原文节选:
+-------+
2019牛客多校第六场
2019牛客多校第六场
最近实验室装修搬东西有点忙,就一直拖到现在。。。
A. Garbage Classification
solved at 00:14
签到题,垃圾分类
B. Shorten IPv6 Address
solved at 00:48(+1)
给你一个二进制表示的ipv6地址,求最短表示
模拟即可,不用考虑最短且字典序最小怎么做,枚举出来就行了
D. Move
solved at 03:46(+8)
有K个箱子和n个物品,物品大小为\(v_i\),箱子容量都一样,求最小容量使得物品能按照如下方法装到箱子里:
首先找能装到当前箱子里的最大物品,装到箱子里,重复这一过程直到箱子装不下任何东西为止,然后装下一个箱子(\(1<=K,n,v_i<=1000\))
看上去像个二分,但是就是不能二分。。。
n = 15, K = 5
39 39 39 39 39 60 60 60 60 60 100 100 100 100 100
199可以装下,但200和201都不行。。。
考虑下界肯定是\(max(max(v_i), ceil(sum[n]/k))\)
然后往上一个个直接check就好了,最多1000次肯定可以了(事实上数据很难造有人说100次够了)
#include <bits/stdc++.h>
using namespace std;
const int N = 1010;
int T, n, a[N], K, sum[N], cas, mx;
multiset<int> s;
bool check(int vol) {
static multiset<int> s;
s = ::s;
int tot = 0, tmp;
while(!s.empty()) {
tmp = 0;
while(tmp < vol) {
auto p = s.upper_bound(vol - tmp);
if(p == s.begin()) break;
--p;
tmp += *p;
s.erase(p);
}
if(++tot > K)
return false;
}
return true;
}
int main() {
scanf("%d", &T);
while(T--) {
s.clear();
mx = -1e9;
scanf("%d%d", &n, &K);
for(int i = 1; i <= n; ++i) {
scanf("%d", &a[i]);
s.insert(a[i]);
sum[i] = sum[i - 1] + a[i];
mx = max(mx, a[i]);
}
int l = max(mx, 1 + (sum[n] - 1) / K), r = sum[n], ans;
for(int i = l; i <= r; ++i) {
if(check(i)) {
ans = i;
break;
}
}
printf("Case #%d: %d\n", ++cas, ans);
}
return 0;
}
E. Androgynos
upsolved
给你\(n\),问你存不存在\(n\)个点的自补图,存在则输出任意一个并输出其对应关系\((1<=n<=2000)\)
+-------+
数据摘录:
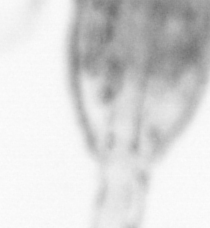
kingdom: Animalia
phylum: Arthropoda
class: Copepoda
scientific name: Copepoda
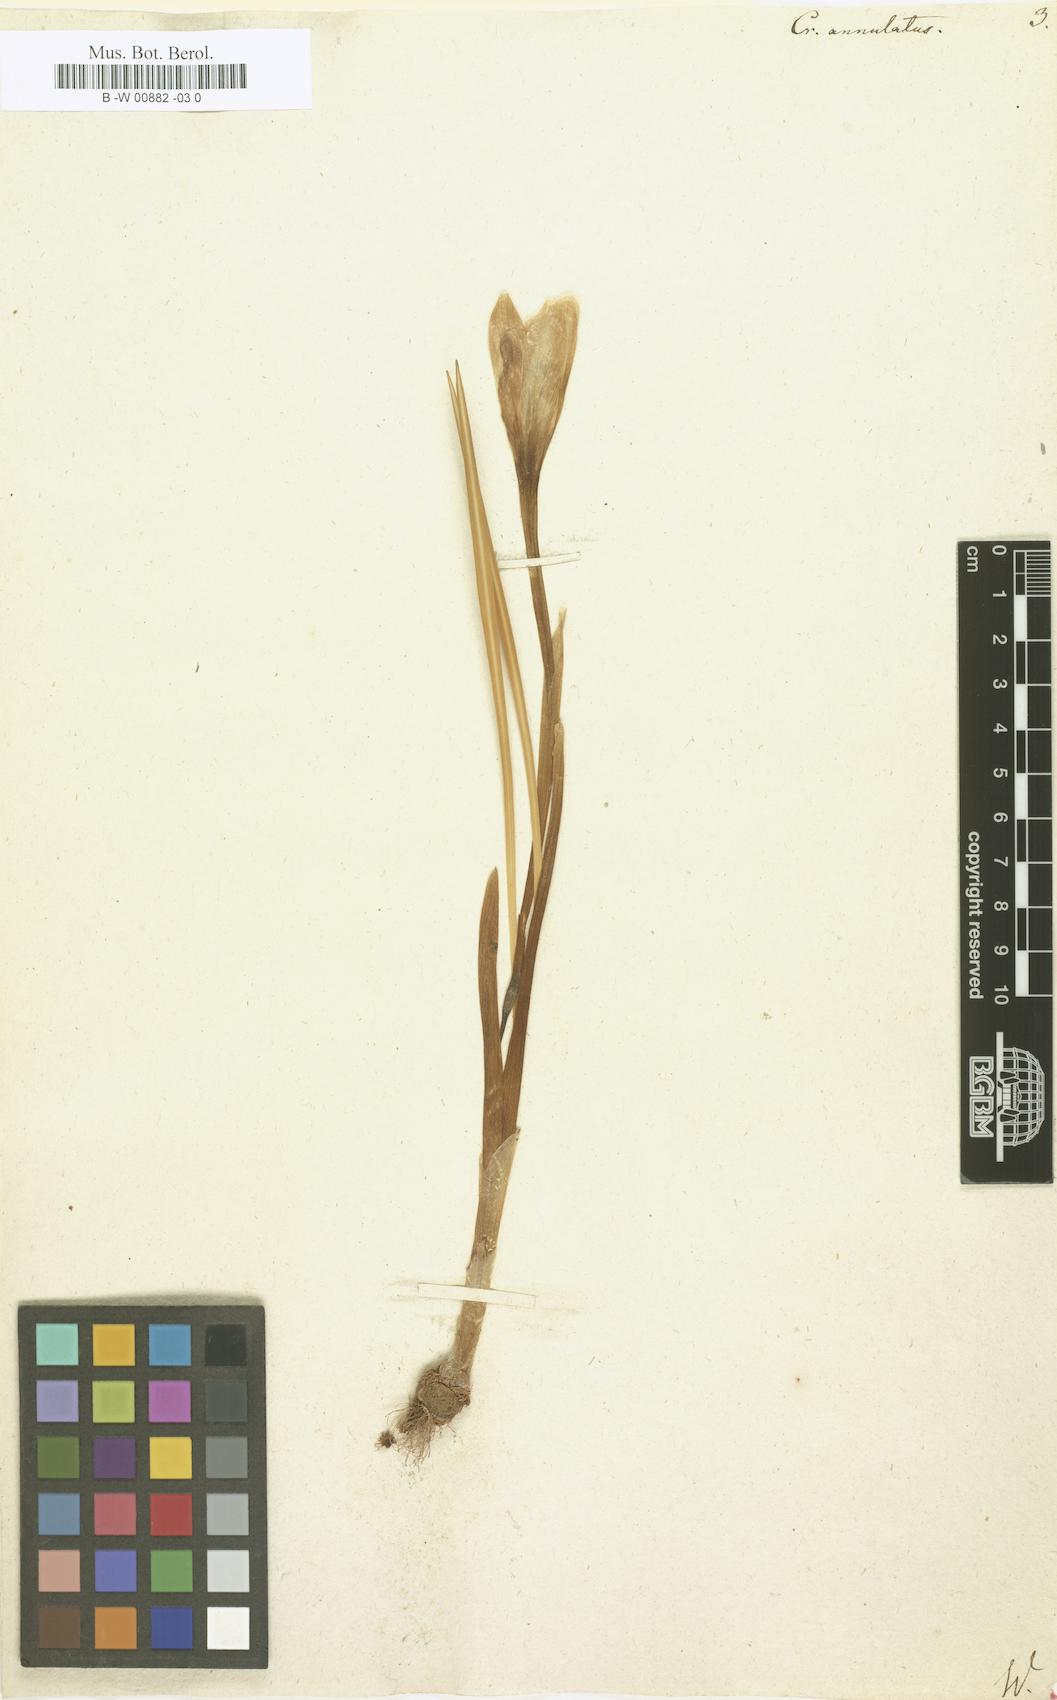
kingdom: Plantae
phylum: Tracheophyta
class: Liliopsida
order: Asparagales
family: Iridaceae
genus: Crocus
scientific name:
+-------+
任务目标: 将牛客多校第六场题解中从“A. Garbage Classification”起，一直到“solved at 03:46(+8)”为止的文字一字不差地抄录下来。

完整解答:
A. Garbage Classification
solved at 00:14
签到题,垃圾分类
B. Shorten IPv6 Address
solved at 00:48(+1)
给你一个二进制表示的ipv6地址,求最短表示
模拟即可,不用考虑最短且字典序最小怎么做,枚举出来就行了
D. Move
solved at 03:46(+8)